Swallowing Reform Whole

If educators in China really want to change the system then they need to accept some shocks to the system.

Last month I reported on how the Beijing education committee was encouraging its schools to build international divisions to help students study abroad. A couple of weeks later there was a follow-up, higher level meeting where they provided a specific reason why: ‘technology’ transfer. During the more than three hour meeting, Beijing’s top principals and government officials remarked on how international divisions benefited curriculum development and reform in schools by bringing in Western teachers and expertise.

Hearing this, you’d think that this was a meeting of progressive educators with a global mindset. Sadly, I couldn’t help but detect a nationalistic and xenophobic undertone to all of it. The Beijing principals proudly noted, for example, how Westerners were relegated to minor administrative posts (‘academic director’), and how they’d been taught to respect Chinese culture. ‘We are in control,’ one principal noted proudly.

Leaders from the Beijing education committee nodded approvingly, saying that Beijing’s top high schools should ‘swallow, digest, and absorb’ what’s useful and desirable from the Western curriculum in order to produce ‘globally competitive Chinese citizens’ (as distinct from ‘global citizens’). The principals also noted proudly how they were using international divisions to train their Chinese teachers on how to implement and manage a Western-style curriculum. 

It seemed to me that Beijing’s top education officials saw public school international divisions as a conduit for technology transfer. It seemed these education ‘reformers’ had decided that building globally competitive high schools was as easy as creating ‘authentic’ Italian pizza parlours: You build the pizza parlours, invite Italians to make pizza as Chinese look on, adapt the pizza for Chinese tastes, and finally, as the coup de grace, kick all the Italians out of the country.

Of course, it’s a positive step forward to have Beijing’s top education officials promote education reform. But they seemed to have little sense of what education means, and no sense at all of what reform entails.

A system, especially one as calcified as the Beijing public school system, can only ‘swallow, digest, and absorb’ the familiar. A digestive tract will repel the unfamiliar, anything that could potentially shock or challenge the system. But it’s only by stomaching that initial pain and trauma that the new actually becomes familiar. China, on the other hand, doesn’t plan to adapt to what is new—it expects the new to adapt to China.

‘We’re encouraging reform and experimentation in public school international divisions’, Beijing’s top education officials seemed to be saying at the meeting, ‘but only if we maintain complete control, no mistakes are made, and the results are exactly what we anticipate’. 

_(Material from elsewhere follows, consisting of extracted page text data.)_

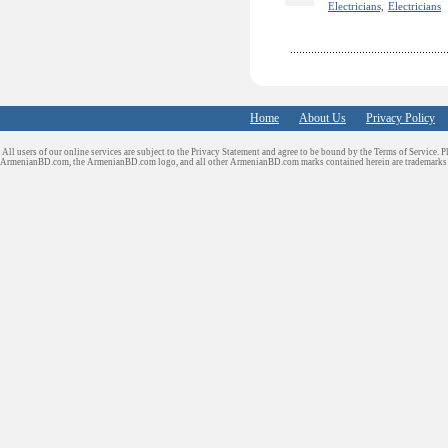
Electricians,
Electricians
Home
About Us
Privacy Policy
All users of our online services are subject to the Privacy Statement and agree to be bound by the Terms of Service. P
ArmenianBD.com
, the ArmenianBD.com logo, and all other ArmenianBD.com marks contained herein are trademar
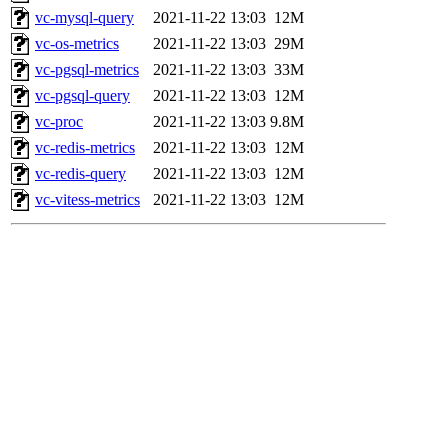
vc-mysql-query
2021-11-22 13:03
12M
vc-os-metrics
2021-11-22 13:03
29M
vc-pgsql-metrics
2021-11-22 13:03
33M
vc-pgsql-query
2021-11-22 13:03
12M
vc-proc
2021-11-22 13:03
9.8M
vc-redis-metrics
2021-11-22 13:03
12M
vc-redis-query
2021-11-22 13:03
12M
vc-vitess-metrics
2021-11-22 13:03
12M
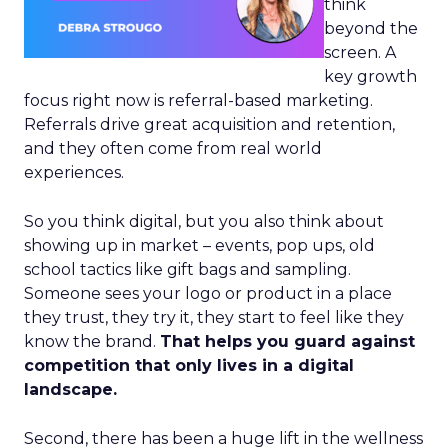
think
beyond the
screen. A
key growth
focus right now is referral-based marketing.
Referrals drive great acquisition and retention,
and they often come from real world
experiences.
So you think digital, but you also think about
showing up in market – events, pop ups, old
school tactics like gift bags and sampling.
Someone sees your logo or product in a place
they trust, they try it, they start to feel like they
know the brand.
That helps you guard against
competition that only lives in a digital
landscape.
Second, there has been a huge lift in the wellness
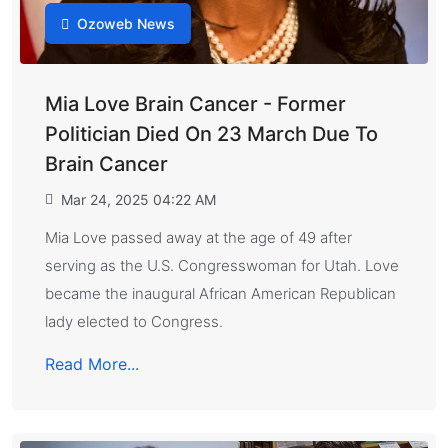
Ozoweb News
Mia Love Brain Cancer - Former
Politician Died On 23 March Due To
Brain Cancer
Mar 24, 2025 04:22 AM
Mia Love passed away at the age of 49 after
serving as the U.S. Congresswoman for Utah. Love
became the inaugural African American Republican
lady elected to Congress.
Read More...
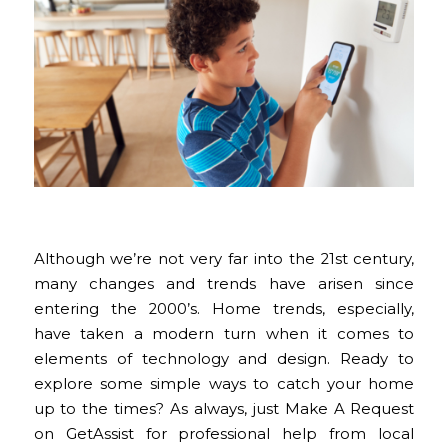
Although we’re not very far into the 21st century,
many changes and trends have arisen since
entering the 2000’s. Home trends, especially,
have taken a modern turn when it comes to
elements of technology and design. Ready to
explore some simple ways to catch your home
up to the times? As always, just Make A Request
on GetAssist for professional help from local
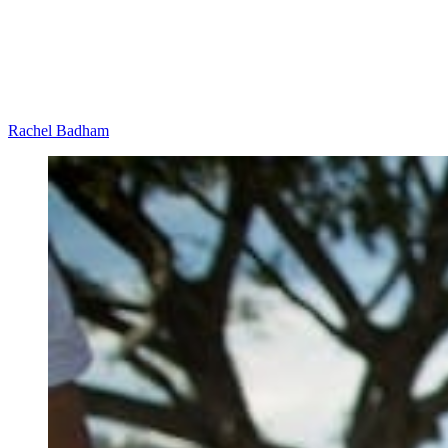
Rachel Badham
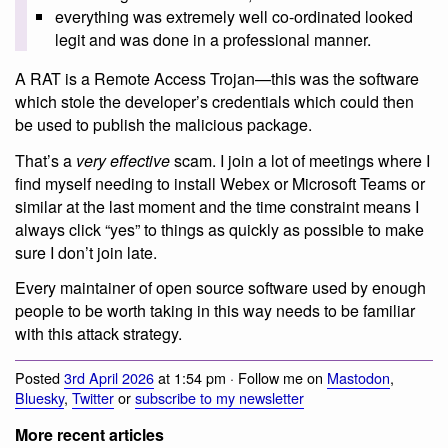
everything was extremely well co-ordinated looked
legit and was done in a professional manner.
A RAT is a Remote Access Trojan—this was the software
which stole the developer’s credentials which could then
be used to publish the malicious package.
That’s a
very effective
scam. I join a lot of meetings where I
find myself needing to install Webex or Microsoft Teams or
similar at the last moment and the time constraint means I
always click “yes” to things as quickly as possible to make
sure I don’t join late.
Every maintainer of open source software used by enough
people to be worth taking in this way needs to be familiar
with this attack strategy.
Posted
3rd April 2026
at 1:54 pm · Follow me on
Mastodon
,
Bluesky
,
Twitter
or
subscribe to my newsletter
More recent articles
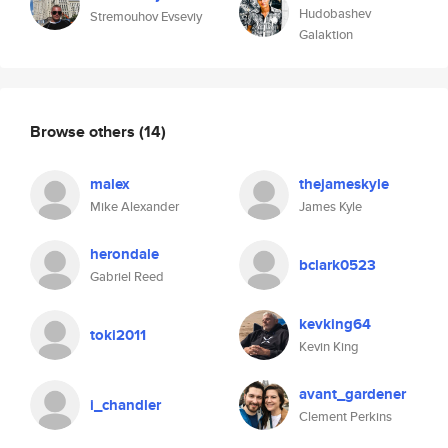
Hudobashev
Stremouhov Evseviy
Galaktion
Browse others
(14)
malex
thejameskyle
Mike Alexander
James Kyle
herondale
bclark0523
Gabriel Reed
kevking64
toki2011
Kevin King
avant_gardener
i_chandler
Clement Perkins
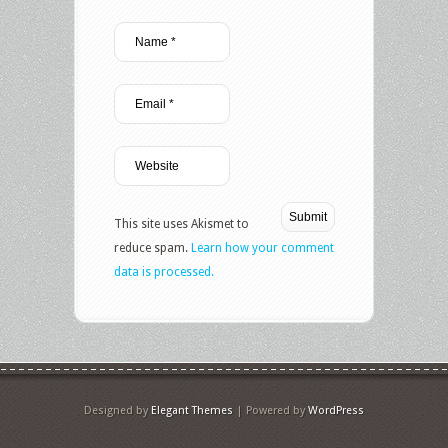
This site uses Akismet to
reduce spam.
Learn how your comment
data is processed.
Designed by
Elegant Themes
| Powered by
WordPress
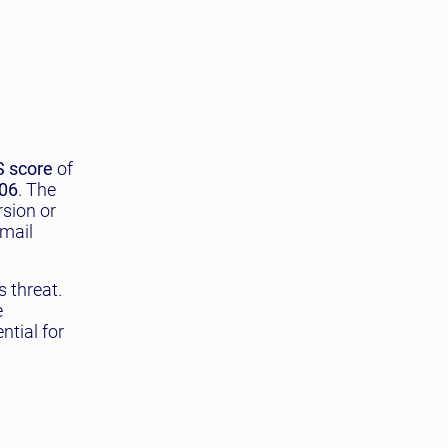
 score
of
06
. The
rsion or
email
 threat.
e
ntial for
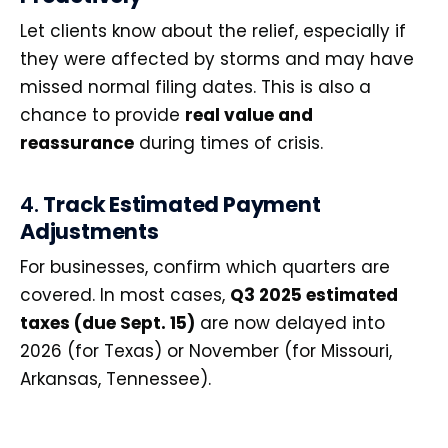
Let clients know about the relief, especially if
they were affected by storms and may have
missed normal filing dates. This is also a
chance to provide
real value and
reassurance
during times of crisis.
4.
Track Estimated Payment
Adjustments
For businesses, confirm which quarters are
covered. In most cases,
Q3 2025 estimated
taxes (due Sept. 15)
are now delayed into
2026 (for Texas) or November (for Missouri,
Arkansas, Tennessee).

But change by its nature is shocking and traumatic, and the results of reform unpredictable and uncontrollable.  I’ve written before about a radical education experiment that caused, to continue the digestive analogy, the school to vomit and spit out blood. But while things got out of control and mistakes were made, the experience taught students like Zhou Yeran to excel in the United States by not fearing failure.

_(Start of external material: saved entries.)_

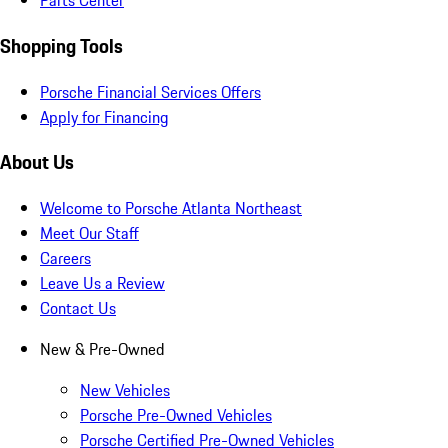
Parts Center
Shopping Tools
Porsche Financial Services Offers
Apply for Financing
About Us
Welcome to Porsche Atlanta Northeast
Meet Our Staff
Careers
Leave Us a Review
Contact Us
New & Pre-Owned
New Vehicles
Porsche Pre-Owned Vehicles
Porsche Certified Pre-Owned Vehicles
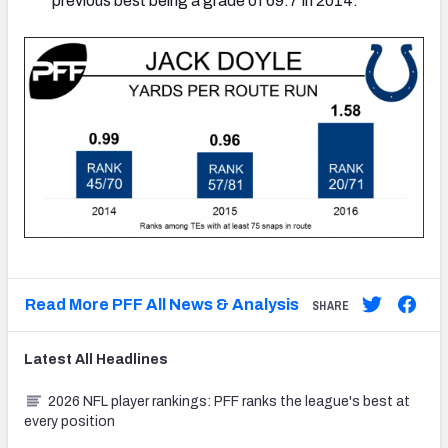
previous best being a grade of 69.7 in 2014.
Read More PFF All News & Analysis
SHARE
Latest
All
Headlines
2026 NFL player rankings: PFF ranks the league's best at
every position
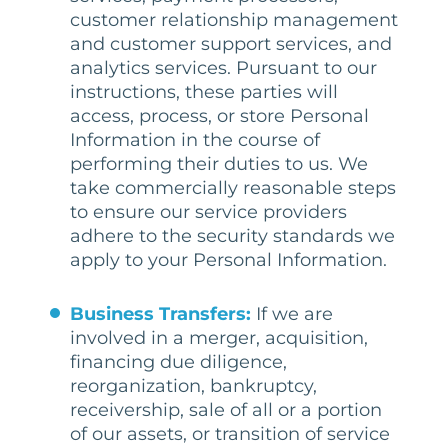
customer relationship management
and customer support services, and
analytics services. Pursuant to our
instructions, these parties will
access, process, or store Personal
Information in the course of
performing their duties to us. We
take commercially reasonable steps
to ensure our service providers
adhere to the security standards we
apply to your Personal Information.
Business Transfers:
If we are
involved in a merger, acquisition,
financing due diligence,
reorganization, bankruptcy,
receivership, sale of all or a portion
of our assets, or transition of service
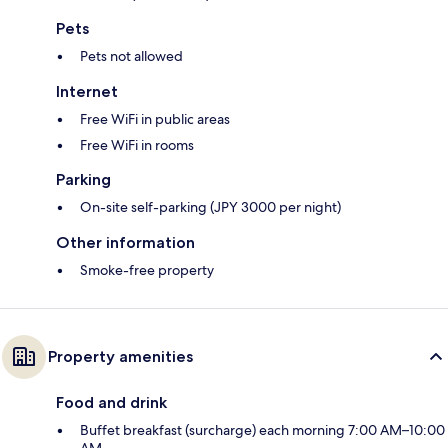
Pets
Pets not allowed
Internet
Free WiFi in public areas
Free WiFi in rooms
Parking
On-site self-parking (JPY 3000 per night)
Other information
Smoke-free property
Property amenities
Food and drink
Buffet breakfast (surcharge) each morning 7:00 AM–10:00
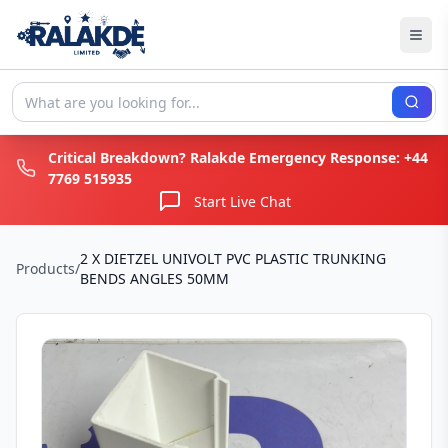
Critical Breakdown? Ralakde Emergency Response:
+44
7769 515935
Start Live Chat
2 X DIETZEL UNIVOLT PVC PLASTIC TRUNKING
Products
/
BENDS ANGLES 50MM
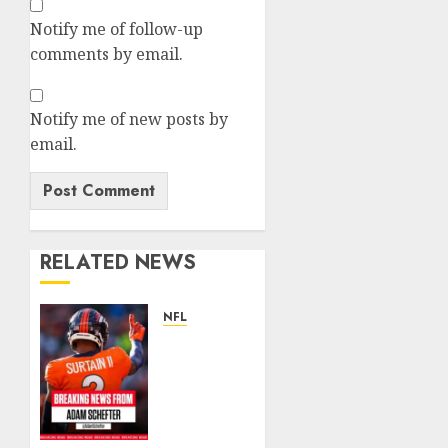
Notify me of follow-up
comments by email.
Notify me of new posts by
email.
RELATED NEWS
NFL
Patrick
Surtain
II
Becomes
Highest-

The trauma from the Shenzhen experiment also shocked the management team into being a more cohesive unit that was able to quickly build a strong study abroad programme.

If it’s to truly become ‘globally competitive’ and reform education, China needs to swallow the new whole, and learn bear that initial pain and shock to its system. And it needs to let in not only Western teachers and curriculum, but Western schools and management. China’s best students may flock to these Western schools, but this shock to China’s education system can also shock its schools into being better.

China’s public high schools will only learn from the West if they learn to trust and empower Westerners instead of just putting them on display. If China is to engage the world, it must first learn to welcome it. Until then, Chinese students will have to just look forward to pizza drowned in sweet corn and mayonnaise.